Provided data |

####################

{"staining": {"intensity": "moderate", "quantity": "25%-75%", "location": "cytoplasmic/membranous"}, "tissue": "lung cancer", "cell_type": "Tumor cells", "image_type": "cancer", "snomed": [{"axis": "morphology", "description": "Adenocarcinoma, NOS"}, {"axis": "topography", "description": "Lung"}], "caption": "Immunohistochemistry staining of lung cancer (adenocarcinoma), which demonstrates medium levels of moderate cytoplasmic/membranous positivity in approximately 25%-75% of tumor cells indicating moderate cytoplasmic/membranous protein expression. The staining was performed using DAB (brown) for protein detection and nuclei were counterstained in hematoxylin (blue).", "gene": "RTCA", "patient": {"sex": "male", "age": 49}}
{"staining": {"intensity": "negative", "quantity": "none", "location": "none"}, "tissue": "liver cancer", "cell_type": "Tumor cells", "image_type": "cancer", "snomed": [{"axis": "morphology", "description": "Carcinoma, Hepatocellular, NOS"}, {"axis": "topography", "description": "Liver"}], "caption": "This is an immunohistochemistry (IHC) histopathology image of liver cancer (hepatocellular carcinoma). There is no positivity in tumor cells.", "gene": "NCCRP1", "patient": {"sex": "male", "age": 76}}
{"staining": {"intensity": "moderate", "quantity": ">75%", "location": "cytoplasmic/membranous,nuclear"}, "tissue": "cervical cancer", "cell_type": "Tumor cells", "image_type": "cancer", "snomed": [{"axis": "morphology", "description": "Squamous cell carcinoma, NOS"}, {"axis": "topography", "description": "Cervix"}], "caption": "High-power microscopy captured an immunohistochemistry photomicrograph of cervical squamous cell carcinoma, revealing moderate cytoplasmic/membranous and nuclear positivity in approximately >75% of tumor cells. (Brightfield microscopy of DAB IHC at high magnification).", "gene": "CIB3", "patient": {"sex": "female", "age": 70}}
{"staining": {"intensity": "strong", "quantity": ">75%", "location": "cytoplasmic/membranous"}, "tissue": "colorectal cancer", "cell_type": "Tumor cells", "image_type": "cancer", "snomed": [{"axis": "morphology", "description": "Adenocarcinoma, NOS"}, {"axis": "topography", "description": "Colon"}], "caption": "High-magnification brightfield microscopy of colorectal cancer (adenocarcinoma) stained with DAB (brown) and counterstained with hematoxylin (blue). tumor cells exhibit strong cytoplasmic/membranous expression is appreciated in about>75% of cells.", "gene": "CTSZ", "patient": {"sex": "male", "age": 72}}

####################

Directions for this task | Reproduce all of the data. Leave every line unchanged.

Result |
{"staining": {"intensity": "moderate", "quantity": "25%-75%", "location": "cytoplasmic/membranous"}, "tissue": "lung cancer", "cell_type": "Tumor cells", "image_type": "cancer", "snomed": [{"axis": "morphology", "description": "Adenocarcinoma, NOS"}, {"axis": "topography", "description": "Lung"}], "caption": "Immunohistochemistry staining of lung cancer (adenocarcinoma), which demonstrates medium levels of moderate cytoplasmic/membranous positivity in approximately 25%-75% of tumor cells indicating moderate cytoplasmic/membranous protein expression. The staining was performed using DAB (brown) for protein detection and nuclei were counterstained in hematoxylin (blue).", "gene": "RTCA", "patient": {"sex": "male", "age": 49}}
{"staining": {"intensity": "negative", "quantity": "none", "location": "none"}, "tissue": "liver cancer", "cell_type": "Tumor cells", "image_type": "cancer", "snomed": [{"axis": "morphology", "description": "Carcinoma, Hepatocellular, NOS"}, {"axis": "topography", "description": "Liver"}], "caption": "This is an immunohistochemistry (IHC) histopathology image of liver cancer (hepatocellular carcinoma). There is no positivity in tumor cells.", "gene": "NCCRP1", "patient": {"sex": "male", "age": 76}}
{"staining": {"intensity": "moderate", "quantity": ">75%", "location": "cytoplasmic/membranous,nuclear"}, "tissue": "cervical cancer", "cell_type": "Tumor cells", "image_type": "cancer", "snomed": [{"axis": "morphology", "description": "Squamous cell carcinoma, NOS"}, {"axis": "topography", "description": "Cervix"}], "caption": "High-power microscopy captured an immunohistochemistry photomicrograph of cervical squamous cell carcinoma, revealing moderate cytoplasmic/membranous and nuclear positivity in approximately >75% of tumor cells. (Brightfield microscopy of DAB IHC at high magnification).", "gene": "CIB3", "patient": {"sex": "female", "age": 70}}
{"staining": {"intensity": "strong", "quantity": ">75%", "location": "cytoplasmic/membranous"}, "tissue": "colorectal cancer", "cell_type": "Tumor cells", "image_type": "cancer", "snomed": [{"axis": "morphology", "description": "Adenocarcinoma, NOS"}, {"axis": "topography", "description": "Colon"}], "caption": "High-magnification brightfield microscopy of colorectal cancer (adenocarcinoma) stained with DAB (brown) and counterstained with hematoxylin (blue). tumor cells exhibit strong cytoplasmic/membranous expression is appreciated in about>75% of cells.", "gene": "CTSZ", "patient": {"sex": "male", "age": 72}}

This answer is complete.